I pause and repeat a line that has been echoing in me.

Me:

“God never repeats Himself. Expecting God to act exactly as He did in the past is foolishness. He is fresh, and He only fits the Now.”

She looks thoughtful.

Beloved:

“If that is true, then what about the holy books? The Bible, the Quran, the Gita… people treat them as God’s final command.”

Me:

“That is where the danger begins. Treating any book as a rigid, final command is risky. In fact, it may be the biggest mistake we make.”

Beloved:

“But aren’t they the word of God?”

Me:

“They are records of how God flowed through certain people in the past.”

Beloved:

“So if they were written today, they would be different?”

Me:

“Absolutely. If Krishna wrote the Gita today, or Mohammed delivered the Quran today, or the apostles wrote the Bible now, the result would be different.

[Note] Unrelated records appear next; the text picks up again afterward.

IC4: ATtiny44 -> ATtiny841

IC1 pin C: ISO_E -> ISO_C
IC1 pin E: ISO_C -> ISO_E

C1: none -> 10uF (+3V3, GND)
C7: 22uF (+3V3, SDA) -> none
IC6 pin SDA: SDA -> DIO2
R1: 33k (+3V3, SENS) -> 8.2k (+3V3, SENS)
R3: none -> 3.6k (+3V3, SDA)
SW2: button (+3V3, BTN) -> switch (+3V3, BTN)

Not because God changed, but because the human mind, its maturity and confusion, has changed. The teaching would have to match today’s level of wisdom and foolishness. The medicine must change when the disease or intensity of disease changes.”

Beloved:

“So we can’t treat static content, like printed holy books, as enough for everyone? I guess this is also why, in ancient times, most teachings were shared orally and not frozen in printed form.”

Me:

“Exactly. What we all seek is the same, but what each of us needs now is different. Our perceptions, our maturity, our situations—they are all unique.

(Note: Books came later for our convenience and as a way to preserve wisdom. But that very precaution now seems to trouble humanity, because what was meant to stay alive and flexible has become rigid and fixed on paper. So it is better to learn it live—first from a living master . Even with a living master, real transformation happens in one-to-one communication, not in mass discourses. A discourse can inspire, but only a direct, personal interaction can address our specific confusions, wounds, and readiness. Spiritual growth cannot be “productionized” like objects on a manufacturing line, all made to the same size and shape. Each person needs a unique response. After all this, it is must to sit in silence and letting the divinity within “wet” our knowledge or what we learnt from others, so we receive the right interpretation for our own life. You may avoid master but definitely not divinity within.)

Beloved:

“Like a customized path?”

Me:

“Exactly. Think of a doctor. Ten patients may have the same fever, but he doesn’t give all of them the same dosage. The treatment changes with the body. One medicine cannot fit all. One book cannot fit all. When we sit in silence, God gives each of us the right insight for our own life.”

Beloved:

“So we should not study the books…”

Me:

“We should respect them and study them as references. Then we must sit quietly, keep the mind empty, and allow God to flow through us. Only the God within can give the right interpretation of that knowledge for our individual life.”

She smiles, scoops up a handful of sand, and lets it fall slowly through her fingers.

Beloved:

“And what about this conversation? What about this article we are sharing today?”

Me:

“It is also just a reference. We are not giving rules. We are not claiming that our view of the Rasa Leela is the ‘correct’ one or better than others.”

Beloved:

“Then what is the purpose?”

Me:

“The only thing that matters is the stir. Did it stir something inside the reader’s mind or heart? Did it help them catch a sudden flash of insight from within themselves? If it did, then these words have done their work.”